**EXERCISE**.
Gather every line below that contains the word "secure" and copy each one out in full.

** Opening RECORDS SUPPLIED block **

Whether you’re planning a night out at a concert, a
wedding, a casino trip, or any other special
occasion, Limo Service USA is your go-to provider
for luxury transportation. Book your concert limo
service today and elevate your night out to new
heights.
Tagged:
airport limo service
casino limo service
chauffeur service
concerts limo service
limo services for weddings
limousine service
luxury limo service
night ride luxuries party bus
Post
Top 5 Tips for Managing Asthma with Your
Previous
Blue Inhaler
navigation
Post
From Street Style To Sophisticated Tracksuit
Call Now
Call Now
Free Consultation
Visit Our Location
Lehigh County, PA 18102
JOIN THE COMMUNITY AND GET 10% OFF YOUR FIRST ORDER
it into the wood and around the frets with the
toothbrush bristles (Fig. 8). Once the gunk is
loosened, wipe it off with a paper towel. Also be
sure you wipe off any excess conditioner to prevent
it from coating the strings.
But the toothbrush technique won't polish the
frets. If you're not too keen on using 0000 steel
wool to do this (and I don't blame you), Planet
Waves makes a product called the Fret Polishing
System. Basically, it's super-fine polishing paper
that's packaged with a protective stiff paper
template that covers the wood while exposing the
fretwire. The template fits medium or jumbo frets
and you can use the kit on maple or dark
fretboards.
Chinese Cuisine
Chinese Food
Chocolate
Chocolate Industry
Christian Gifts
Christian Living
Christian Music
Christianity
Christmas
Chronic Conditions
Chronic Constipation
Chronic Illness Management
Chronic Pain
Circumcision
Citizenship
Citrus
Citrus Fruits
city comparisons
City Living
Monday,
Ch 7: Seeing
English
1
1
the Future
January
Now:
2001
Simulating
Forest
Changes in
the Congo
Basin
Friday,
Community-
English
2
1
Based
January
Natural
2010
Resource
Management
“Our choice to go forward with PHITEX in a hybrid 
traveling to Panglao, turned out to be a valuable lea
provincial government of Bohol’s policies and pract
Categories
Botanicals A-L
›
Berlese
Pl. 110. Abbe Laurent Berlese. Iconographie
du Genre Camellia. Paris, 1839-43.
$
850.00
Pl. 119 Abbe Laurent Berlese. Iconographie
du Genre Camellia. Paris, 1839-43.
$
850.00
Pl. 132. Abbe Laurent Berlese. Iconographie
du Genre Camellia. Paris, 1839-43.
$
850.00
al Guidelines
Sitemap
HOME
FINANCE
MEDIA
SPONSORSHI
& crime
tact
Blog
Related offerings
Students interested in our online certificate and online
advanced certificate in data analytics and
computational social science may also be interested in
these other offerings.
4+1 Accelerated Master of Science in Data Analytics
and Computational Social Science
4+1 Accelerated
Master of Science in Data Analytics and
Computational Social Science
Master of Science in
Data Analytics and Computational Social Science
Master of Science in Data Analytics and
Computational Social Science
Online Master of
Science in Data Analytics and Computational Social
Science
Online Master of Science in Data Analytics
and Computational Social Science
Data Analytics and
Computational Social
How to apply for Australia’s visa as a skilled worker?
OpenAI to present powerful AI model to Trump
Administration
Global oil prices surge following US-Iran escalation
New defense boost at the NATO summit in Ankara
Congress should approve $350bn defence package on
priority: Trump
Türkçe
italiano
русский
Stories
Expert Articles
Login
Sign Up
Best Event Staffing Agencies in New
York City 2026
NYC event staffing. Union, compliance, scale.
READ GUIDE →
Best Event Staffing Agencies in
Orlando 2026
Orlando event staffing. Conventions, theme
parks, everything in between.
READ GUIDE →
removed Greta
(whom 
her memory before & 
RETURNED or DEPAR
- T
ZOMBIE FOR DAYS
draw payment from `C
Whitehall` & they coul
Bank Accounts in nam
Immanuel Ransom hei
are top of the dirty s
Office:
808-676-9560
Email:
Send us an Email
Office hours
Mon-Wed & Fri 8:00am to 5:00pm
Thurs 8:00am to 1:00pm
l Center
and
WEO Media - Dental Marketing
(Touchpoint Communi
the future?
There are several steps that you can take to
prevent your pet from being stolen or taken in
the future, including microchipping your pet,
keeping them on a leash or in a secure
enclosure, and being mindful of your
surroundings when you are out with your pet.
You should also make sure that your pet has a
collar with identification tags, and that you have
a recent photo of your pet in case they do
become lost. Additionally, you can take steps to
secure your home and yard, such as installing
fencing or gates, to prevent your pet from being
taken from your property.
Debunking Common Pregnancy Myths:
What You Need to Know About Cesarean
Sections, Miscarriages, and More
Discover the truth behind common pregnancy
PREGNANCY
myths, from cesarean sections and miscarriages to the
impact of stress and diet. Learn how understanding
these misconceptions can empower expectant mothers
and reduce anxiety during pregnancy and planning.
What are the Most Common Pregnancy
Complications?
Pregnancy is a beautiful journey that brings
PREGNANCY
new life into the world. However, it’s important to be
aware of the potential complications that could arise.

** Closing RECORDS SUPPLIED block **

**RESULT OF THIS EXERCISE**.
keeping them on a leash or in a secure
secure your home and yard, such as installing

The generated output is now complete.